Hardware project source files
- - - -

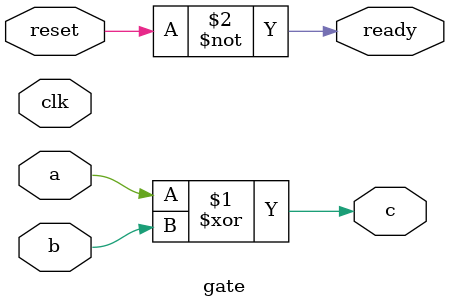
<source format=v>
module gate (
    input wire clk,
    input wire reset,
    input wire a,
    input wire b,
    output wire ready,
    output wire c
    );

    assign c = a ^ b;
    assign ready = ~reset;

endmodule

</source>
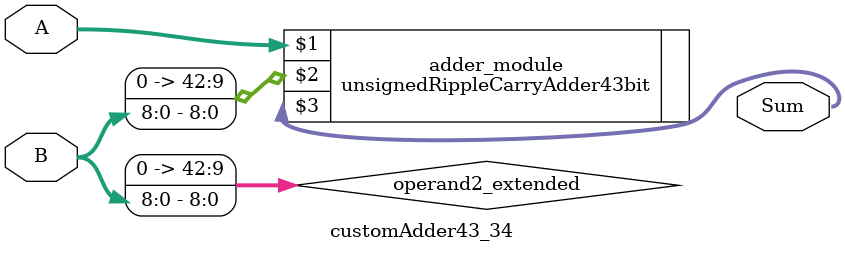
<source format=v>
module customAdder43_34(
                        input [42 : 0] A,
                        input [8 : 0] B,
                        
                        output [43 : 0] Sum
                );

        wire [42 : 0] operand2_extended;
        
        assign operand2_extended =  {34'b0, B};
        
        unsignedRippleCarryAdder43bit adder_module(
            A,
            operand2_extended,
            Sum
        );
        
        endmodule
        
</source>
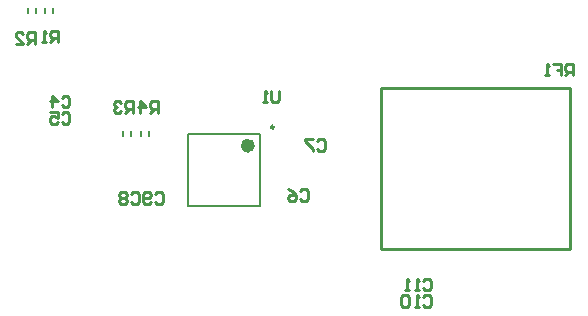
<source format=gbo>
G04 Layer_Color=32896*
%FSLAX25Y25*%
%MOIN*%
G70*
G01*
G75*
%ADD16C,0.01000*%
%ADD29C,0.00984*%
%ADD30C,0.00787*%
%ADD50C,0.02362*%
D16*
X131890Y49216D02*
Y77168D01*
Y23625D02*
Y50198D01*
Y23625D02*
X194882D01*
Y77168D01*
X131890D02*
X194882D01*
X195669Y81496D02*
Y85432D01*
X193701D01*
X193045Y84776D01*
Y83464D01*
X193701Y82808D01*
X195669D01*
X194357D02*
X193045Y81496D01*
X189110Y85432D02*
X191734D01*
Y83464D01*
X190422D01*
X191734D01*
Y81496D01*
X187798D02*
X186486D01*
X187142D01*
Y85432D01*
X187798Y84776D01*
X57480Y68898D02*
Y72833D01*
X55512D01*
X54856Y72177D01*
Y70865D01*
X55512Y70210D01*
X57480D01*
X56168D02*
X54856Y68898D01*
X51577D02*
Y72833D01*
X53545Y70865D01*
X50921D01*
X49213Y68898D02*
Y72833D01*
X47245D01*
X46589Y72177D01*
Y70865D01*
X47245Y70210D01*
X49213D01*
X47901D02*
X46589Y68898D01*
X45277Y72177D02*
X44621Y72833D01*
X43309D01*
X42653Y72177D01*
Y71522D01*
X43309Y70865D01*
X43965D01*
X43309D01*
X42653Y70210D01*
Y69554D01*
X43309Y68898D01*
X44621D01*
X45277Y69554D01*
X16535Y92126D02*
Y96062D01*
X14568D01*
X13912Y95406D01*
Y94094D01*
X14568Y93438D01*
X16535D01*
X15224D02*
X13912Y92126D01*
X9976D02*
X12600D01*
X9976Y94750D01*
Y95406D01*
X10632Y96062D01*
X11944D01*
X12600Y95406D01*
X24016Y92520D02*
Y96455D01*
X22048D01*
X21392Y95799D01*
Y94488D01*
X22048Y93832D01*
X24016D01*
X22704D02*
X21392Y92520D01*
X20080D02*
X18768D01*
X19424D01*
Y96455D01*
X20080Y95799D01*
X145801Y13122D02*
X146457Y13778D01*
X147769D01*
X148425Y13122D01*
Y10498D01*
X147769Y9843D01*
X146457D01*
X145801Y10498D01*
X144490Y9843D02*
X143178D01*
X143833D01*
Y13778D01*
X144490Y13122D01*
X141210Y9843D02*
X139898D01*
X140554D01*
Y13778D01*
X141210Y13122D01*
X145801Y7610D02*
X146457Y8266D01*
X147769D01*
X148425Y7610D01*
Y4987D01*
X147769Y4331D01*
X146457D01*
X145801Y4987D01*
X144490Y4331D02*
X143177D01*
X143833D01*
Y8266D01*
X144490Y7610D01*
X141210D02*
X140554Y8266D01*
X139242D01*
X138586Y7610D01*
Y4987D01*
X139242Y4331D01*
X140554D01*
X141210Y4987D01*
Y7610D01*
X56431Y41862D02*
X57087Y42518D01*
X58399D01*
X59055Y41862D01*
Y39239D01*
X58399Y38583D01*
X57087D01*
X56431Y39239D01*
X55119D02*
X54463Y38583D01*
X53152D01*
X52496Y39239D01*
Y41862D01*
X53152Y42518D01*
X54463D01*
X55119Y41862D01*
Y41206D01*
X54463Y40551D01*
X52496D01*
X48557Y41862D02*
X49213Y42518D01*
X50525D01*
X51181Y41862D01*
Y39239D01*
X50525Y38583D01*
X49213D01*
X48557Y39239D01*
X47245Y41862D02*
X46589Y42518D01*
X45278D01*
X44622Y41862D01*
Y41206D01*
X45278Y40551D01*
X44622Y39895D01*
Y39239D01*
X45278Y38583D01*
X46589D01*
X47245Y39239D01*
Y39895D01*
X46589Y40551D01*
X47245Y41206D01*
Y41862D01*
X46589Y40551D02*
X45278D01*
X110368Y59579D02*
X111024Y60235D01*
X112336D01*
X112992Y59579D01*
Y56955D01*
X112336Y56299D01*
X111024D01*
X110368Y56955D01*
X109056Y60235D02*
X106433D01*
Y59579D01*
X109056Y56955D01*
Y56299D01*
X104857Y43044D02*
X105512Y43699D01*
X106824D01*
X107480Y43044D01*
Y40420D01*
X106824Y39764D01*
X105512D01*
X104857Y40420D01*
X100921Y43699D02*
X102233Y43044D01*
X103545Y41732D01*
Y40420D01*
X102889Y39764D01*
X101577D01*
X100921Y40420D01*
Y41076D01*
X101577Y41732D01*
X103545D01*
X25329Y68634D02*
X25985Y69290D01*
X27297D01*
X27953Y68634D01*
Y66010D01*
X27297Y65354D01*
X25985D01*
X25329Y66010D01*
X21393Y69290D02*
X24017D01*
Y67322D01*
X22705Y67978D01*
X22049D01*
X21393Y67322D01*
Y66010D01*
X22049Y65354D01*
X23361D01*
X24017Y66010D01*
X25329Y74146D02*
X25985Y74802D01*
X27297D01*
X27953Y74146D01*
Y71522D01*
X27297Y70866D01*
X25985D01*
X25329Y71522D01*
X22049Y70866D02*
Y74802D01*
X24017Y72834D01*
X21393D01*
X97806Y76459D02*
Y73179D01*
X97149Y72523D01*
X95838D01*
X95182Y73179D01*
Y76459D01*
X93870Y72523D02*
X92558D01*
X93214D01*
Y76459D01*
X93870Y75803D01*
D29*
X96161Y64272D02*
G03*
X96161Y64272I-492J0D01*
G01*
D30*
X19882Y102362D02*
Y103937D01*
X22638Y102362D02*
Y103937D01*
X13976Y102362D02*
Y103937D01*
X16732Y102362D02*
Y103937D01*
X45866Y61417D02*
Y62992D01*
X48622Y61417D02*
Y62992D01*
X51772Y61417D02*
Y62992D01*
X54528Y61417D02*
Y62992D01*
X91339Y37992D02*
Y62008D01*
X67323Y37992D02*
Y62008D01*
X91339D01*
X67323Y37992D02*
X91339D01*
D50*
X88583Y58071D02*
G03*
X88583Y58071I-1181J0D01*
G01*
M02*

</source>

- - - -

Go through the entries and copy every line that has "wire".

**Your response:**
    input wire clk,
    input wire reset,
    input wire a,
    input wire b,
    output wire ready,
    output wire c
        wire [42 : 0] operand2_extended;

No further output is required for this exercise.